I sympathise.
Lots of people drive like that up here too.
Infact, the speed the car is driven on difficult roads is usually inversely proportional to the driver's ability and the car's road holding abilities.
As a child I was a passenger in my father's car when he was hit in very similar circumstances. He was approaching a 90deg right hander with high grass verges masking the view, when "company car man" (it was red - that's all I remember, apart from it being a company car) came round the corner on our side of the road. Again, my father stopped and the guy skidded into us.

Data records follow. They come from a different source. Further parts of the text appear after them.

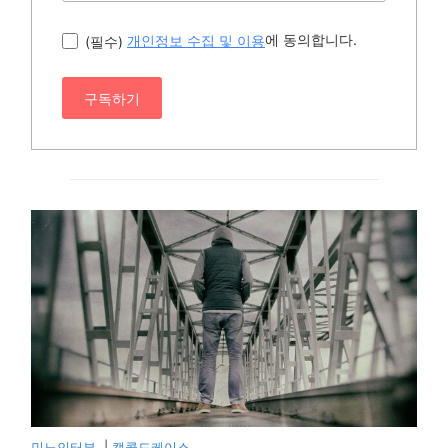
에 동의합니다.
(필수)
개인정보 수집 및 이용
구독하기
민노인터뷰.
|
캡콜드케이스.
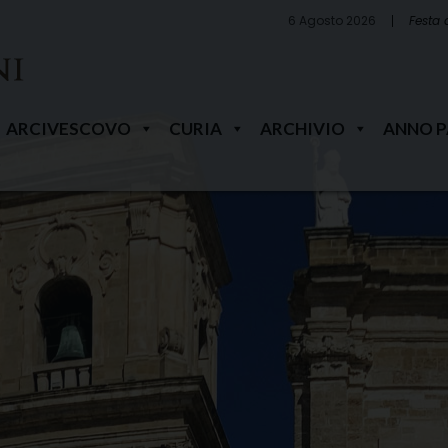
6 Agosto 2026
Festa 
ARCIVESCOVO
CURIA
ARCHIVIO
ANNO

Fortunately for me I've always remembered this and have never been keen on country roads. Although my cars have usually been fast and good handling cars, I often have a couple of crap cars up my backside driven by ugly old women, fat middle aged men or children trying to go faster round the bends. I should add that the space widens on the straights, but as I come out of each corner - they're right back up my arse again
My caution is perhaps not helped by having skidded into a telegraph pole straight off a corner on a damp road back when I was 21. That and every week I see at least one car in a field
I've even seen a Police car on it's side in a field once. My dad pulled up to ask the copper if he was ok - and we were told very sharply to "just f*** off"
Without meaning to diverge too much, I've been driven round tiny Welsh valley roads quite a bit by the mother-in-law in her Ford Ka. She doesn't use her gears, and she doesn't ever go above 40mph. That said she doesn't ever seem to slow for the corners either - you know the Welsh ones, which tighten half way round, on slopes, adverse camber, often with 6ft wide mini-floods running across when the topography is right.

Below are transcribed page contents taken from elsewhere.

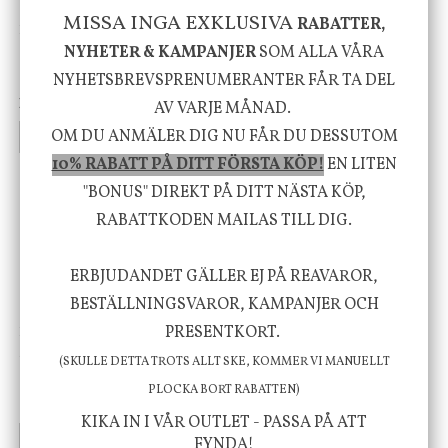
MISSA INGA EXKLUSIVA
RABATTER,
DBKD
Star Trading
Cloudy kruka mini, vit
Bordslampa Mushroom
NYHETER & KAMPANJER
SOM ALLA VÅRA
vit, Utomhus
NYHETSBREVSPRENUMERANTER FÅR TA DEL
199 kr
499 kr
AV VARJE MÅNAD.
OM DU ANMÄLER DIG NU FÅR DU DESSUTOM
INFO
KÖP
INFO
KÖP
10% RABATT PÅ DITT FÖRSTA KÖP!
EN LITEN
"BONUS" DIREKT PÅ DITT NÄSTA KÖP,
-20%
RABATTKODEN MAILAS TILL DIG.
ERBJUDANDET GÄLLER EJ PÅ REAVAROR,
BESTÄLLNINGSVAROR, KAMPANJER OCH
PRESENTKORT.
House Doctor
Nicolas Vahé
Skål, Hands marmor
Serveringsfat, Ostron,
(SKULLE DETTA TROTS ALLT SKE, KOMMER VI MANUELLT
Stengods
PLOCKA BORT RABATTEN)
635 kr
415 kr
795 kr
KIKA IN I VÅR OUTLET - PASSA PÅ ATT
INFO
KÖP
INFO
KÖP
FYNDA!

Seriously, she plows into these corners with much more commitment than I ever would with my much grippier cars. As a passenger - it's completely unmistakable that we are understeering more of the time - scraping/grating noises, rumbles, excessive steering wheel movement, varying sideload without varying steeringwheel movement......

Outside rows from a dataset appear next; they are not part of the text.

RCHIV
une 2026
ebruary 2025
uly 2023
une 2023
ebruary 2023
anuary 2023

Not only that, she's chatting the whole time too
Is she really that much more skilled a driver than me? Or is she just completely ignorant to the fact that she is perilously close to the car's absolute limits on every corner - and that should Farmer Jones appear mid bend that she has no options at all?
I guess my point of all this rambling is this:
Is my mother-in-law indicative of the type of mindless "driving" practiced and displayed by most people on the road - including those who could see no reason to ensure that they could control their vehicles properly round blind bends as the OP has suffered twice?